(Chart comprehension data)
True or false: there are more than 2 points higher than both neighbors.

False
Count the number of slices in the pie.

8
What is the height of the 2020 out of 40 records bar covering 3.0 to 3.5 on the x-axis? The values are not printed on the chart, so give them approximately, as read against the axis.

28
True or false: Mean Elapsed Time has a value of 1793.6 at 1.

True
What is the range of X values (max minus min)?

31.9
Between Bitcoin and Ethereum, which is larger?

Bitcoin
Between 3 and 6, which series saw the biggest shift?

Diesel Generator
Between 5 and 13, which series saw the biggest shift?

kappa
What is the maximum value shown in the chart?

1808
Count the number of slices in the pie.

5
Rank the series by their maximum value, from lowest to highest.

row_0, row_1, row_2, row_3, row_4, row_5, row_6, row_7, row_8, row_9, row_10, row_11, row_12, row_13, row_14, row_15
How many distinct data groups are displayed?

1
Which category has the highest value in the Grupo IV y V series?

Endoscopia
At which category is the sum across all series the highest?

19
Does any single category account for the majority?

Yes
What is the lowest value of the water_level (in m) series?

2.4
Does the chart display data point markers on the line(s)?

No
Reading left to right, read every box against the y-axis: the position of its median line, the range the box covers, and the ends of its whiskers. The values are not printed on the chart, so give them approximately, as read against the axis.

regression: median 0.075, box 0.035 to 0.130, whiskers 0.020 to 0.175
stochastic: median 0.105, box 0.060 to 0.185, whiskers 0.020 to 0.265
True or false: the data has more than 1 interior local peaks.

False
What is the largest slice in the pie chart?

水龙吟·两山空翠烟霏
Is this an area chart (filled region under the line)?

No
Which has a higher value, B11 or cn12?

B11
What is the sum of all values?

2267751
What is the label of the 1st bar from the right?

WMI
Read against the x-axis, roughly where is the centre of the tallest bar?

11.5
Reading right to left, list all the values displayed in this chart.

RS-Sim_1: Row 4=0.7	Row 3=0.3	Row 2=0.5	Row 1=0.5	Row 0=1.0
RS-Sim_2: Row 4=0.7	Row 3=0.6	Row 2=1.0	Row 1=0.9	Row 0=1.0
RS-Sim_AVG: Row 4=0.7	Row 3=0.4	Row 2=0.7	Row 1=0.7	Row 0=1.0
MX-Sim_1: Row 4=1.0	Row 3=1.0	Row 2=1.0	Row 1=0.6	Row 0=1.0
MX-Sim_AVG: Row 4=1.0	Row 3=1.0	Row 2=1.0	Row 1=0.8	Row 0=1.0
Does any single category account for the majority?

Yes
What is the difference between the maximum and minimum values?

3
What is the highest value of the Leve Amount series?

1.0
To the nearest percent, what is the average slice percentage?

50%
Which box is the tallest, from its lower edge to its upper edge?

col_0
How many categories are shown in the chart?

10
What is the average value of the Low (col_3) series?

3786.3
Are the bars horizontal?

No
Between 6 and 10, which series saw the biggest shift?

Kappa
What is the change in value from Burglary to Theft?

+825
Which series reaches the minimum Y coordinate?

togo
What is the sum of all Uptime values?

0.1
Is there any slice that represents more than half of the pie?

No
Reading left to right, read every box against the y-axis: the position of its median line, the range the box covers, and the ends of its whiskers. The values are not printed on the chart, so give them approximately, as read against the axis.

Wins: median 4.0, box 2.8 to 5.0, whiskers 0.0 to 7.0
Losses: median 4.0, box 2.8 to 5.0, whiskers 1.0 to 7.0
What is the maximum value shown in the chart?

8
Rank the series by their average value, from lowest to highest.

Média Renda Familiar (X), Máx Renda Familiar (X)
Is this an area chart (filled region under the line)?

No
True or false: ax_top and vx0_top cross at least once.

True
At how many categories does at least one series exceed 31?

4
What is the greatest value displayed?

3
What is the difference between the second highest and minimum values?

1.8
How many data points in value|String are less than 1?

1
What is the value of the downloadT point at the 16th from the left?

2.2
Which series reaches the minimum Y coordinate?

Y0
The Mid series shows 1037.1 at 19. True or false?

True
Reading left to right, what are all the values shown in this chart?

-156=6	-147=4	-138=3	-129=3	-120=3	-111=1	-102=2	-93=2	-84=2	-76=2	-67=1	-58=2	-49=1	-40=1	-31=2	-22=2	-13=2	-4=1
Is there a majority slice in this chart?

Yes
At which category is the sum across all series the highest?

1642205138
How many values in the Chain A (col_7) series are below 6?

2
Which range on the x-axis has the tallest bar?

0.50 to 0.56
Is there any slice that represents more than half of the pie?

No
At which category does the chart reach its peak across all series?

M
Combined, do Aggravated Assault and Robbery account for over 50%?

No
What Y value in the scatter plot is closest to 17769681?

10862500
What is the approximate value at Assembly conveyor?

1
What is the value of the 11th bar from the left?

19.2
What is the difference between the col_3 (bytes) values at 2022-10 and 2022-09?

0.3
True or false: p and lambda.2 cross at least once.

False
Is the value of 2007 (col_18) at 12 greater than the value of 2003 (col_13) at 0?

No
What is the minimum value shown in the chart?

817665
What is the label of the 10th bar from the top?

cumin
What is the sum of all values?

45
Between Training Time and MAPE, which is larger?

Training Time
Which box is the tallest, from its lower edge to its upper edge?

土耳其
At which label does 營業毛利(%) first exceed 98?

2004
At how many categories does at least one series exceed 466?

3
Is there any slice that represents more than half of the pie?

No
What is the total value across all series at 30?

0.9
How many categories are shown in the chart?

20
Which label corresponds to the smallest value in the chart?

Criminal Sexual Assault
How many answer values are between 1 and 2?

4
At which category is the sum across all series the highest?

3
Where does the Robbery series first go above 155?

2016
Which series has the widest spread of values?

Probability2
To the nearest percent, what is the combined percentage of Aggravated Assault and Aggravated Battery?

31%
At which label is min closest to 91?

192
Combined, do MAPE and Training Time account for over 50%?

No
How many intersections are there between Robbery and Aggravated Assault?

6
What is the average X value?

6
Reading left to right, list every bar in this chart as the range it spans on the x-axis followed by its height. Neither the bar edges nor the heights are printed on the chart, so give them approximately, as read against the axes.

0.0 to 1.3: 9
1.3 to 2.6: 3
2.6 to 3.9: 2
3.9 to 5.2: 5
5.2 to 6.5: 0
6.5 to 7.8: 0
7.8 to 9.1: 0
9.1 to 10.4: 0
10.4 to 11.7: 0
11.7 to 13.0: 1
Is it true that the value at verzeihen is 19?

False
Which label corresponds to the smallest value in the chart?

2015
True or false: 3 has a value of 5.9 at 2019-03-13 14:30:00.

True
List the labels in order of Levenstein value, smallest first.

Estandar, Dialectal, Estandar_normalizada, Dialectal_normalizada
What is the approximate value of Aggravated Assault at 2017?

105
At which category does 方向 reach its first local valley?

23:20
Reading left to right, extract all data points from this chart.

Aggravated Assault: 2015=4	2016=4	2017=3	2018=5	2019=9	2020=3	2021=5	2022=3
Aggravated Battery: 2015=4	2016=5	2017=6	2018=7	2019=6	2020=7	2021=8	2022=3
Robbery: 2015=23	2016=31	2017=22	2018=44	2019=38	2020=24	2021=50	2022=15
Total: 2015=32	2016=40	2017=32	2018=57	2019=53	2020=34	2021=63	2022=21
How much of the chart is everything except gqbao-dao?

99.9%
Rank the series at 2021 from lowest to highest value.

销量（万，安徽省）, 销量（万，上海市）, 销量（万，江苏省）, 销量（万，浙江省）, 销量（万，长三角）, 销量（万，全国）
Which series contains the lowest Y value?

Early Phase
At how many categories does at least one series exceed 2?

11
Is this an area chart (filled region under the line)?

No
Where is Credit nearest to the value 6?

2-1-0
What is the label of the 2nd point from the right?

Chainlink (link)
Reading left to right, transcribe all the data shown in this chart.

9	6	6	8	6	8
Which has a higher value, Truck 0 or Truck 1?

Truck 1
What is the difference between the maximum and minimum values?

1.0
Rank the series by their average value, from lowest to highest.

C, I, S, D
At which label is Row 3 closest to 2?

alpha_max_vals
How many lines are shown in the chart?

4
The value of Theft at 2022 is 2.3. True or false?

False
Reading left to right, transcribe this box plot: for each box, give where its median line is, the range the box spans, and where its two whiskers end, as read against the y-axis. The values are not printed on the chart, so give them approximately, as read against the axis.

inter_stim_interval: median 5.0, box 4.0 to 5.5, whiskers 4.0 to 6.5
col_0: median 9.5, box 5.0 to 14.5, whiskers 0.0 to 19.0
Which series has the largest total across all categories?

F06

### What is being asked
Pick out every line of the entries that contains the string "local" and copy each one in full.

### Your solution
True or false: the data has more than 1 interior local peaks.
At which category does 方向 reach its first local valley?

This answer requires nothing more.